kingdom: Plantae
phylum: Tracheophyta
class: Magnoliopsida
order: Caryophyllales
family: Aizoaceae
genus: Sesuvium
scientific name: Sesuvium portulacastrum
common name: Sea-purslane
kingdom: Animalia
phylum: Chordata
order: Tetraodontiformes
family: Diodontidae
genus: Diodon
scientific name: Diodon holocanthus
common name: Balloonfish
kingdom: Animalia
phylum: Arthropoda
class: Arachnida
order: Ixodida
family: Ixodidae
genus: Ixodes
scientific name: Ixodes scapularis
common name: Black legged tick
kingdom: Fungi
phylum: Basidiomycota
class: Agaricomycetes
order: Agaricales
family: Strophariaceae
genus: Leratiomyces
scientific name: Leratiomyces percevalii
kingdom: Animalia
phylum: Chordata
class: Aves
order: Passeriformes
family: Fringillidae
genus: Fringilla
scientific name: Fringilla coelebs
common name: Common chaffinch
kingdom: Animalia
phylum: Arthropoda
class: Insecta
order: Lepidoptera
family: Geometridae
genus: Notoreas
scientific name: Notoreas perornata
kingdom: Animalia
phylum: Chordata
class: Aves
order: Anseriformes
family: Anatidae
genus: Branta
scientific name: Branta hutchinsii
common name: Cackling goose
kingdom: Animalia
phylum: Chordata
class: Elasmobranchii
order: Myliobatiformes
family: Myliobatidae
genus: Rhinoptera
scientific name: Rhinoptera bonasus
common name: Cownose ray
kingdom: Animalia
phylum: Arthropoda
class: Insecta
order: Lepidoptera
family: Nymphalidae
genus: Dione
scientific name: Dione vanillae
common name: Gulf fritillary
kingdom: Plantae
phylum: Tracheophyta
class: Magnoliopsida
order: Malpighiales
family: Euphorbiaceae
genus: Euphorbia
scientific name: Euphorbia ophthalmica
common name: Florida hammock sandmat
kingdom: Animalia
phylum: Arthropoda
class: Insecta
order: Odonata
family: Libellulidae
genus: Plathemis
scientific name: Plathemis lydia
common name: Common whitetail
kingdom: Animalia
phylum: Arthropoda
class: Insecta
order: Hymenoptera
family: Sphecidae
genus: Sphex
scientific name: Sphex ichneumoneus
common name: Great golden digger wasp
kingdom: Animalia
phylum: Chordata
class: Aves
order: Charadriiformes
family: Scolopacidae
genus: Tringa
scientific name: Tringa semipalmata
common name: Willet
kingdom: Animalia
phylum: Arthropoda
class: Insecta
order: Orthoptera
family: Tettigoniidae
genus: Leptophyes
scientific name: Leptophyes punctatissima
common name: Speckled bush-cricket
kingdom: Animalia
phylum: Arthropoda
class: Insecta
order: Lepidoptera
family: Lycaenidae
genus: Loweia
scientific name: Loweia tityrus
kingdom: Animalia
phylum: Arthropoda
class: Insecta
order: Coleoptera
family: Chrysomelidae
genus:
================
• [Exercise]: Retype all of the data above line for line, keeping every character the same.

• [Correct result]:
kingdom: Plantae
phylum: Tracheophyta
class: Magnoliopsida
order: Caryophyllales
family: Aizoaceae
genus: Sesuvium
scientific name: Sesuvium portulacastrum
common name: Sea-purslane
kingdom: Animalia
phylum: Chordata
order: Tetraodontiformes
family: Diodontidae
genus: Diodon
scientific name: Diodon holocanthus
common name: Balloonfish
kingdom: Animalia
phylum: Arthropoda
class: Arachnida
order: Ixodida
family: Ixodidae
genus: Ixodes
scientific name: Ixodes scapularis
common name: Black legged tick
kingdom: Fungi
phylum: Basidiomycota
class: Agaricomycetes
order: Agaricales
family: Strophariaceae
genus: Leratiomyces
scientific name: Leratiomyces percevalii
kingdom: Animalia
phylum: Chordata
class: Aves
order: Passeriformes
family: Fringillidae
genus: Fringilla
scientific name: Fringilla coelebs
common name: Common chaffinch
kingdom: Animalia
phylum: Arthropoda
class: Insecta
order: Lepidoptera
family: Geometridae
genus: Notoreas
scientific name: Notoreas perornata
kingdom: Animalia
phylum: Chordata
class: Aves
order: Anseriformes
family: Anatidae
genus: Branta
scientific name: Branta hutchinsii
common name: Cackling goose
kingdom: Animalia
phylum: Chordata
class: Elasmobranchii
order: Myliobatiformes
family: Myliobatidae
genus: Rhinoptera
scientific name: Rhinoptera bonasus
common name: Cownose ray
kingdom: Animalia
phylum: Arthropoda
class: Insecta
order: Lepidoptera
family: Nymphalidae
genus: Dione
scientific name: Dione vanillae
common name: Gulf fritillary
kingdom: Plantae
phylum: Tracheophyta
class: Magnoliopsida
order: Malpighiales
family: Euphorbiaceae
genus: Euphorbia
scientific name: Euphorbia ophthalmica
common name: Florida hammock sandmat
kingdom: Animalia
phylum: Arthropoda
class: Insecta
order: Odonata
family: Libellulidae
genus: Plathemis
scientific name: Plathemis lydia
common name: Common whitetail
kingdom: Animalia
phylum: Arthropoda
class: Insecta
order: Hymenoptera
family: Sphecidae
genus: Sphex
scientific name: Sphex ichneumoneus
common name: Great golden digger wasp
kingdom: Animalia
phylum: Chordata
class: Aves
order: Charadriiformes
family: Scolopacidae
genus: Tringa
scientific name: Tringa semipalmata
common name: Willet
kingdom: Animalia
phylum: Arthropoda
class: Insecta
order: Orthoptera
family: Tettigoniidae
genus: Leptophyes
scientific name: Leptophyes punctatissima
common name: Speckled bush-cricket
kingdom: Animalia
phylum: Arthropoda
class: Insecta
order: Lepidoptera
family: Lycaenidae
genus: Loweia
scientific name: Loweia tityrus
kingdom: Animalia
phylum: Arthropoda
class: Insecta
order: Coleoptera
family: Chrysomelidae
genus:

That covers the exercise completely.